* Problem to solve
In your reply, reproduce the lines from the first one below to the line containing "middle pip: (824, 780)", inclusive, exactly as they stand.

* Source records
-- Opening Marker --
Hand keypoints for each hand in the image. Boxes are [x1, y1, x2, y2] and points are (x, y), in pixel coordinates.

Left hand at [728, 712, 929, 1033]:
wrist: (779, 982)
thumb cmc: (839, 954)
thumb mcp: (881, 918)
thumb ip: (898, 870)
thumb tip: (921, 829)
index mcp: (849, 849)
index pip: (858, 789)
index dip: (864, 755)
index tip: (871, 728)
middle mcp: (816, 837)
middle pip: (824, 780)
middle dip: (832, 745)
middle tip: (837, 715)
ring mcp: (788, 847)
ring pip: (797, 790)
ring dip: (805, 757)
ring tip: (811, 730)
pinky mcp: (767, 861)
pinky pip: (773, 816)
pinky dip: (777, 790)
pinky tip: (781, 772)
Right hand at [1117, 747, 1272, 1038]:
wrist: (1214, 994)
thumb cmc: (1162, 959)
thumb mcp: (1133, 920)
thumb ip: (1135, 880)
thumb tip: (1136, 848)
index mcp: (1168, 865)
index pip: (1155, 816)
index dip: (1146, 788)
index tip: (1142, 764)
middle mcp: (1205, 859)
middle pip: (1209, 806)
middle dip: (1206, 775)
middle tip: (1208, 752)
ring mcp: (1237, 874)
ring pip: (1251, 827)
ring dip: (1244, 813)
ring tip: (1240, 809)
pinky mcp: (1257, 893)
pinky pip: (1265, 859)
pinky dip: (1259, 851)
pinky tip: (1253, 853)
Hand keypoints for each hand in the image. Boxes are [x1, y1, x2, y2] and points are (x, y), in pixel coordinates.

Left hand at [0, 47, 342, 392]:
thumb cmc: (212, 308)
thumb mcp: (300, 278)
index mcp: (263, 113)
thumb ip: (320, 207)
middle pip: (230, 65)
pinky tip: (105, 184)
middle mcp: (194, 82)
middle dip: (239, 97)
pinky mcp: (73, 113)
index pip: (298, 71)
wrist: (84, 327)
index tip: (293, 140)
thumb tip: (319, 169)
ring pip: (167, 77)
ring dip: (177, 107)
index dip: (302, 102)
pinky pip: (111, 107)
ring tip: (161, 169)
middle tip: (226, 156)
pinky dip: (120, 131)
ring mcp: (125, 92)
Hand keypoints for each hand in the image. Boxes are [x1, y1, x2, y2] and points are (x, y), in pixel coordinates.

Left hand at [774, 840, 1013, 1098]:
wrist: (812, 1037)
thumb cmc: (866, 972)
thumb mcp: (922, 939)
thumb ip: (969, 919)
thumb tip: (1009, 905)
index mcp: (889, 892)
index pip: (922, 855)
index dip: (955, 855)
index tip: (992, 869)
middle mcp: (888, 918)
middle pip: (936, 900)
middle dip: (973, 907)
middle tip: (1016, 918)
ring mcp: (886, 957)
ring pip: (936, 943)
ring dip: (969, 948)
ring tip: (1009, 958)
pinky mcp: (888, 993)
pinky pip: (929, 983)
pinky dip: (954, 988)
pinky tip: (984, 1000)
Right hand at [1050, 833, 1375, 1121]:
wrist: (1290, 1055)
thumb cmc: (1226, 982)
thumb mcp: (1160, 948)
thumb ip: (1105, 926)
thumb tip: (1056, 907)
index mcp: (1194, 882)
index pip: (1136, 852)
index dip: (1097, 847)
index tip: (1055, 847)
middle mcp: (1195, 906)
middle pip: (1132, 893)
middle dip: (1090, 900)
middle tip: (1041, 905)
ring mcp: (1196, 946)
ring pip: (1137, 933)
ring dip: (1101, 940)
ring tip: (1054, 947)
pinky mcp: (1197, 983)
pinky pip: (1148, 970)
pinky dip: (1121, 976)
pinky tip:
-- Closing Marker --
* Output for this task
Hand keypoints for each hand in the image. Boxes are [x1, y1, x2, y2] and points are (x, y), in pixel coordinates.

Left hand at [728, 712, 929, 1033]:
wrist: (779, 982)
thumb cmc: (839, 954)
thumb mcp: (881, 918)
thumb ip: (898, 870)
thumb tip: (921, 829)
index mcp: (849, 849)
index pip: (858, 789)
index dip: (864, 755)
index tip: (871, 728)
middle mcp: (816, 837)
middle pip: (824, 780)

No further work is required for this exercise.